Utilising intersectionality for reviewing contributing factors in the number of Black, Asian and Minority Ethnic nurse deaths due to COVID-19

Quereshi, Irtiza; Garcia, Rebecca; Ali, Nasreen and Randhawa, Gurch (2021). Utilising intersectionality for reviewing contributing factors in the number of Black, Asian and Minority Ethnic nurse deaths due to COVID-19. Nursing Standard (In press).

Abstract

Introduction: Black, Asian and minority ethnic populations in the United Kingdom are disproportionately affected by COVID-19, with a higher death rate also evidenced in the Black, Asian and minority ethnic healthcare workforce.

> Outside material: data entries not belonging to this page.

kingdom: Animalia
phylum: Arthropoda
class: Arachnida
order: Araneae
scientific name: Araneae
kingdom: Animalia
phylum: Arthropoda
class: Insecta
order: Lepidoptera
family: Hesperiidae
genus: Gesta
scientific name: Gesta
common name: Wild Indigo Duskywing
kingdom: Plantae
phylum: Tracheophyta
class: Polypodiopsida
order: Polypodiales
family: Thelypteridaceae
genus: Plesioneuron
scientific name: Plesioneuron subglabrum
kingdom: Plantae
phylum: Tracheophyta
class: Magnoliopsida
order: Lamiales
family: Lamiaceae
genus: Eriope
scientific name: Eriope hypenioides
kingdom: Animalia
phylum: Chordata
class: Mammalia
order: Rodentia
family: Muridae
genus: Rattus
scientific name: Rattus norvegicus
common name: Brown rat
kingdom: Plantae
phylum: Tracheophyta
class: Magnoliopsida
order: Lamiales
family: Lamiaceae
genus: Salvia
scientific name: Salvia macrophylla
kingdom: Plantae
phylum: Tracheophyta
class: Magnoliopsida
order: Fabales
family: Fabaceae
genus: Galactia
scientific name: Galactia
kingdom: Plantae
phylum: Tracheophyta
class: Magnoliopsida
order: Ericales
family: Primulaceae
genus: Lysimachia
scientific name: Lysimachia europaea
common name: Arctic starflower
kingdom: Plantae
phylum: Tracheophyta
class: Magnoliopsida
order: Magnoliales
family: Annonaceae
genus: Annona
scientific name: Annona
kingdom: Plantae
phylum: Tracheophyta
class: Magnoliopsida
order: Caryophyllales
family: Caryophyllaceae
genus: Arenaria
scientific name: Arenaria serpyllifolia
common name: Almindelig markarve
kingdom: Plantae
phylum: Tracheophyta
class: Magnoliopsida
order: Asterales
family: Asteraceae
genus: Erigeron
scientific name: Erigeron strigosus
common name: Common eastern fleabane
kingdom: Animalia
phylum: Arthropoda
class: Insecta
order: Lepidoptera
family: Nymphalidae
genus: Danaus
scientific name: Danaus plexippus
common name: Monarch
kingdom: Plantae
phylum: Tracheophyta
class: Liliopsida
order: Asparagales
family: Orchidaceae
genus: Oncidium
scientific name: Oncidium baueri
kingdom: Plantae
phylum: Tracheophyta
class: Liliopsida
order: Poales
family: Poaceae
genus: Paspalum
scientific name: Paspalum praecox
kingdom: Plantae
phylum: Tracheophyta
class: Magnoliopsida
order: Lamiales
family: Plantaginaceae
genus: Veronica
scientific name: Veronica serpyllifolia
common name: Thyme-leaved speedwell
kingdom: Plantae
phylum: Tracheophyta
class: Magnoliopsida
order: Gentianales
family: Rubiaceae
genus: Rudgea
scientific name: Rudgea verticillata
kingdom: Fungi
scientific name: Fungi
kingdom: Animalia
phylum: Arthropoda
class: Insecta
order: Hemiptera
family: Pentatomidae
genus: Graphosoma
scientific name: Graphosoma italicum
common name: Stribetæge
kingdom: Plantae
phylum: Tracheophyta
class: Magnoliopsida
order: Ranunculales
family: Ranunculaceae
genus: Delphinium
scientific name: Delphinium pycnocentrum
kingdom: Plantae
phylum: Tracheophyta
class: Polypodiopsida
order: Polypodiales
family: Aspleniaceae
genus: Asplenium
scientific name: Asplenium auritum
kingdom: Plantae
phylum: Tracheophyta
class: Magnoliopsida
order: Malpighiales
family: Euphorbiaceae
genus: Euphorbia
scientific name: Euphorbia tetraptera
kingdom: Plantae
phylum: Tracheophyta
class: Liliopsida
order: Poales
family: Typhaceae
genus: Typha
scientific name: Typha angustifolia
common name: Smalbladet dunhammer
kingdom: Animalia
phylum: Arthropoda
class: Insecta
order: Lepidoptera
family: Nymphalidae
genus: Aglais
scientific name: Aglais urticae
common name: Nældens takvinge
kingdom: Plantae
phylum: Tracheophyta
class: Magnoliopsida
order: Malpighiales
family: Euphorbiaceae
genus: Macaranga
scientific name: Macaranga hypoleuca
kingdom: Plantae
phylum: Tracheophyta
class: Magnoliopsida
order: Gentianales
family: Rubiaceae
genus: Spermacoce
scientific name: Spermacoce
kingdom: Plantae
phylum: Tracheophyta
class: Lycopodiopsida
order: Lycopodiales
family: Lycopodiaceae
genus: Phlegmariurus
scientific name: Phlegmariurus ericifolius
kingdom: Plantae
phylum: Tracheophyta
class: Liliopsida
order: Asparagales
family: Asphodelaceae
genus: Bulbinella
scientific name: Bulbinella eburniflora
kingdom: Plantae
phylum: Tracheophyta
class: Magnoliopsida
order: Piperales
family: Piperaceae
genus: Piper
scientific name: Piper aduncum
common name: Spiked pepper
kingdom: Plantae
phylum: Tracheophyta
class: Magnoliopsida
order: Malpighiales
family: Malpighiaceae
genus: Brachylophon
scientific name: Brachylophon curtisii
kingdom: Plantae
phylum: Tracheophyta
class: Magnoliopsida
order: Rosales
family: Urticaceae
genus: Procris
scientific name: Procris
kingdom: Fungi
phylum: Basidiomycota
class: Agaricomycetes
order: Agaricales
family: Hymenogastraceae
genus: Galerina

It is critical that healthcare providers safeguard their key resource, their staff, in the battle against COVID-19. This discussion paper proposes intersectionality as a framework for considering the contributory factors for the disproportionate number of Black, Asian and Minority Ethnic nurse deaths in the National Health Service.
Design: Discussion paper.
Conclusion: COVID-19 is a novel disease and there is no consensus on the appropriate conceptual framework to help analyse the emerging evidence. There are several reasons why intersectionality may be considered appropriate including the relevance of structural issues such as power and disadvantage and social categories such as ethnicity and gender.
Implications for practice: This paper will be of use to policy makers, researchers and practitioners currently assessing the implications of COVID-19 and safeguarding the healthcare workforce.